▶ _WHAT TO PRODUCE_: Leaving out every line that comes before the one containing "line: (131, 196)", output the rest of the records exactly, the final line included.
★ ★ ★ ★ ★
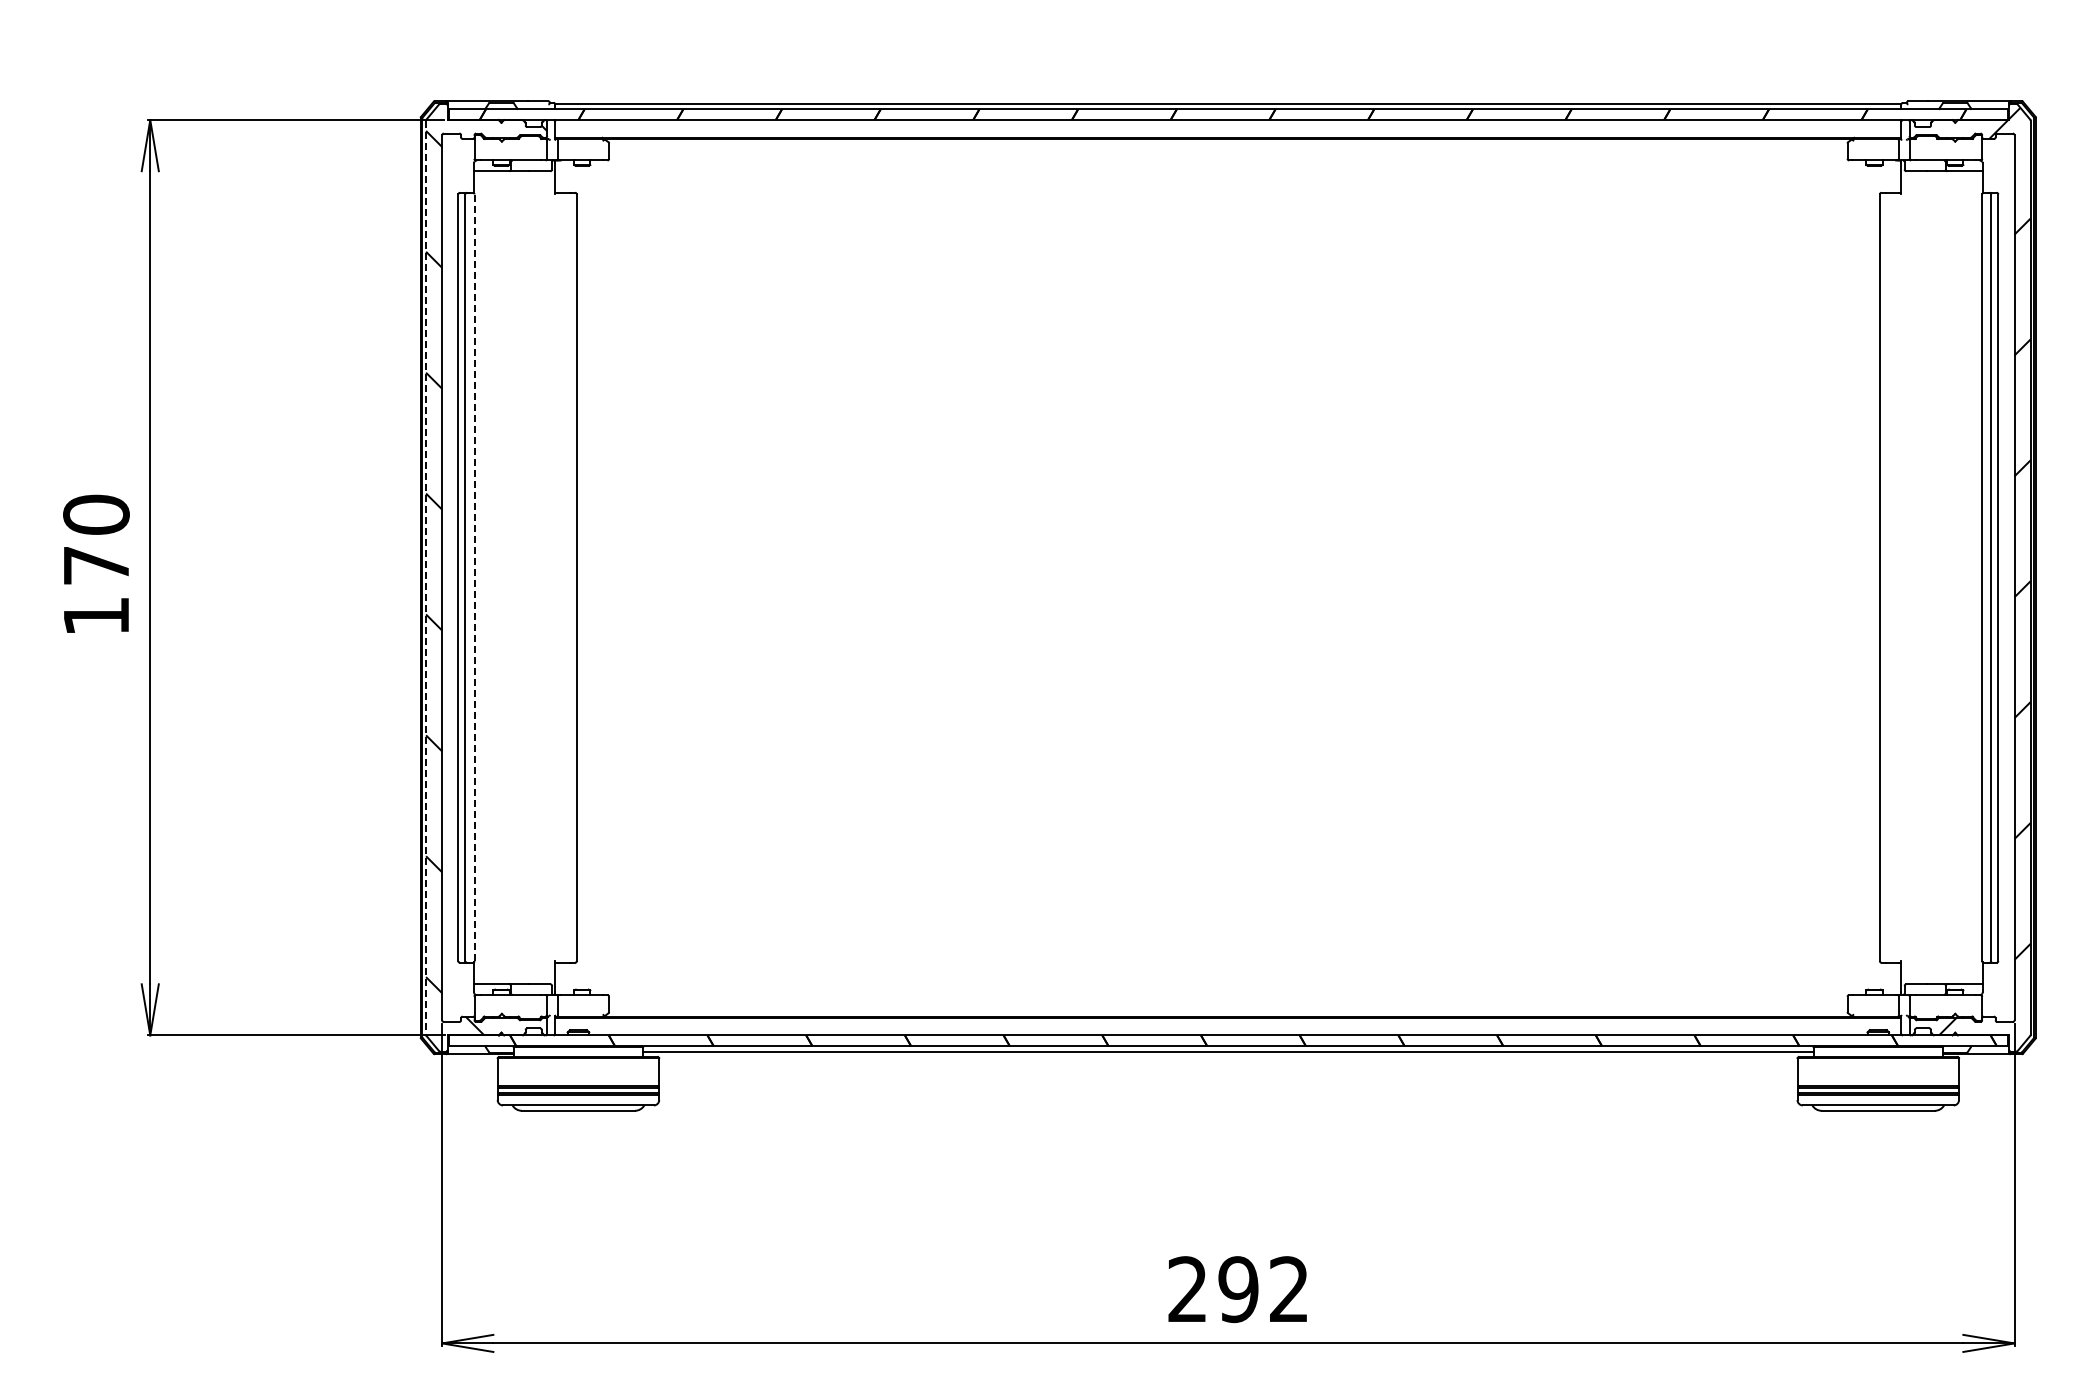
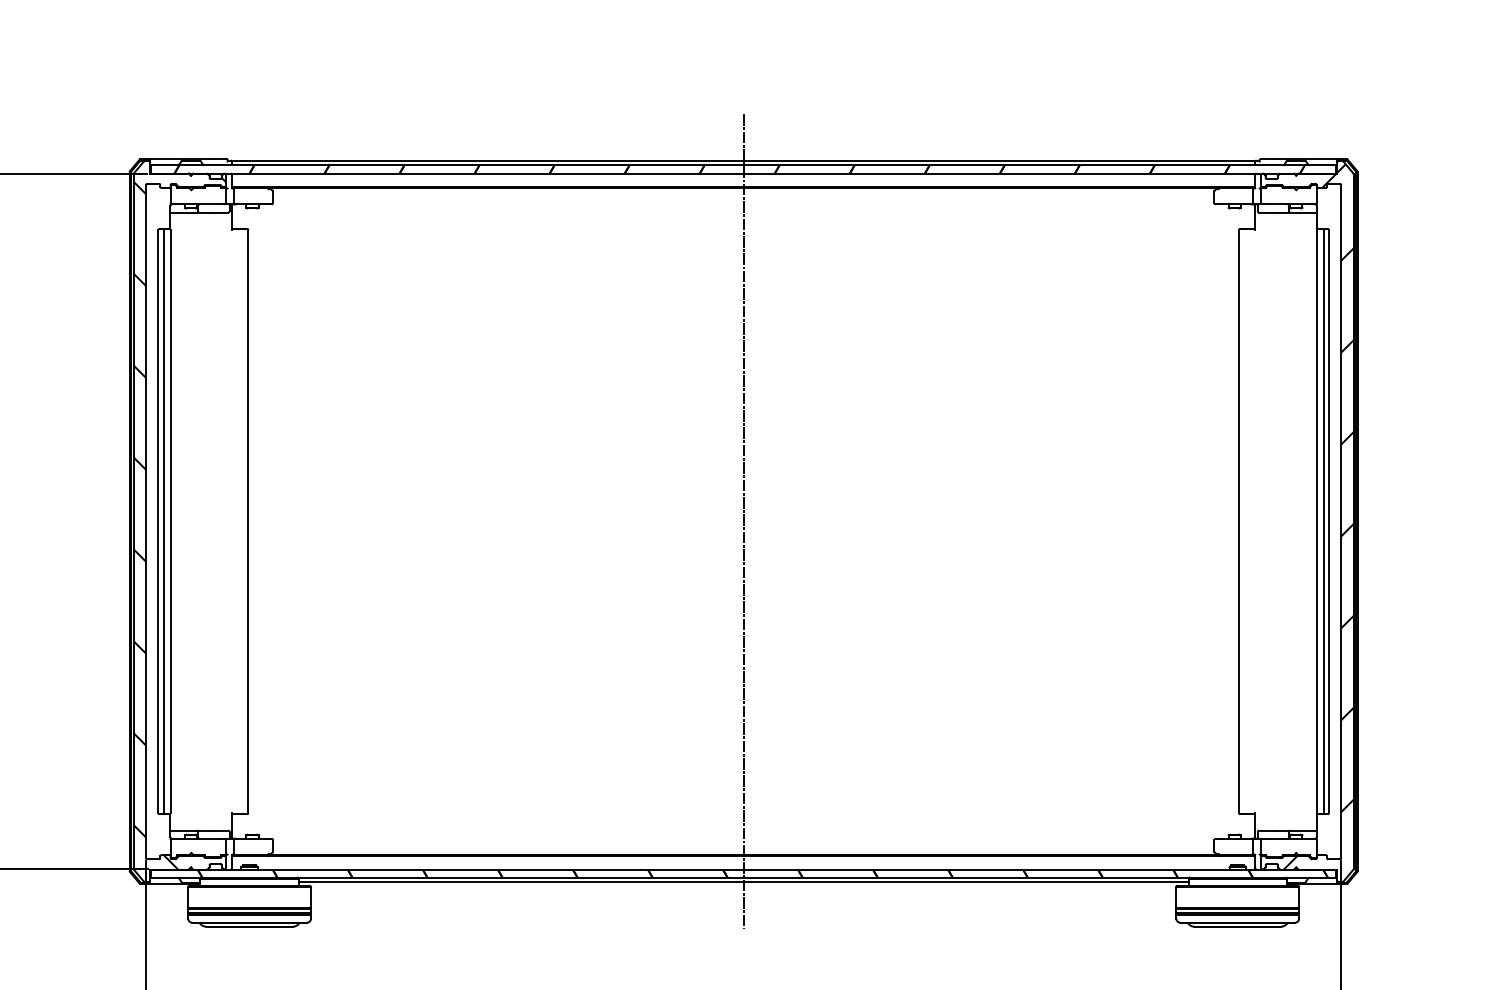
line: (474, 577) -> (170, 521), dashed -> solid
line: (1228, 577) -> (743, 521), added
line: (426, 578) -> (134, 522), dashed -> solid

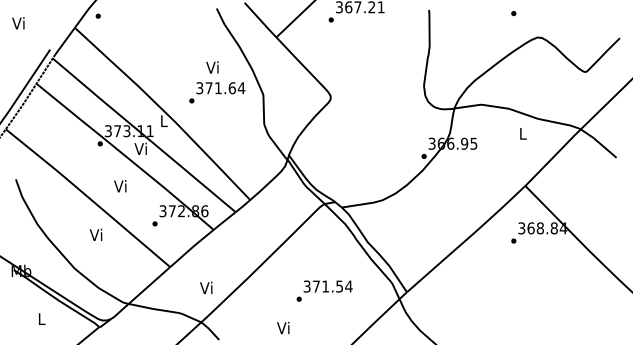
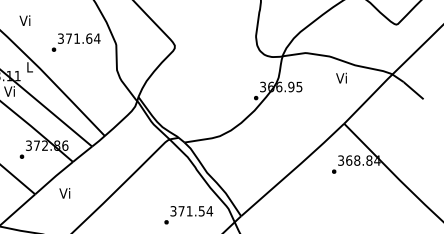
text: (212, 67) -> (25, 20), moved
text: (522, 133) -> (341, 78), L -> Vi
text: (206, 287) -> (65, 192), moved
text: (324, 290) -> (188, 214), moved

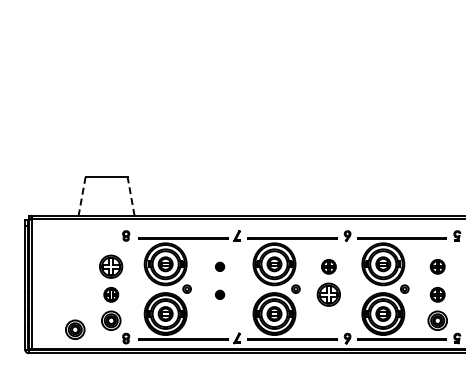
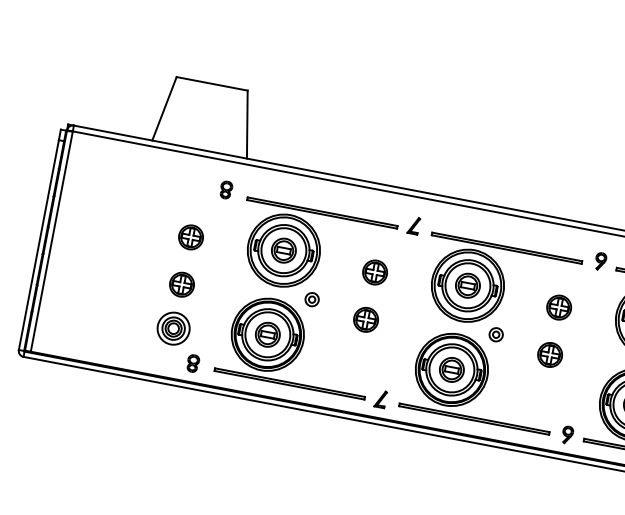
line: (82, 196) -> (165, 109), dashed -> solid
line: (131, 196) -> (247, 124), dashed -> solid
part: (111, 266) -> (191, 236), size x0.62
part: (219, 266) -> (374, 271), size x1.67
part: (219, 294) -> (365, 319), size x1.67
part: (328, 294) -> (549, 354), size x0.62
part: (75, 329) -> (110, 331), removed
★ ★ ★ ★ ★
▶ _YOUR SOLUTION_:
line: (131, 196) -> (247, 124), dashed -> solid
part: (111, 266) -> (191, 236), size x0.62
part: (219, 266) -> (374, 271), size x1.67
part: (219, 294) -> (365, 319), size x1.67
part: (328, 294) -> (549, 354), size x0.62
part: (75, 329) -> (110, 331), removed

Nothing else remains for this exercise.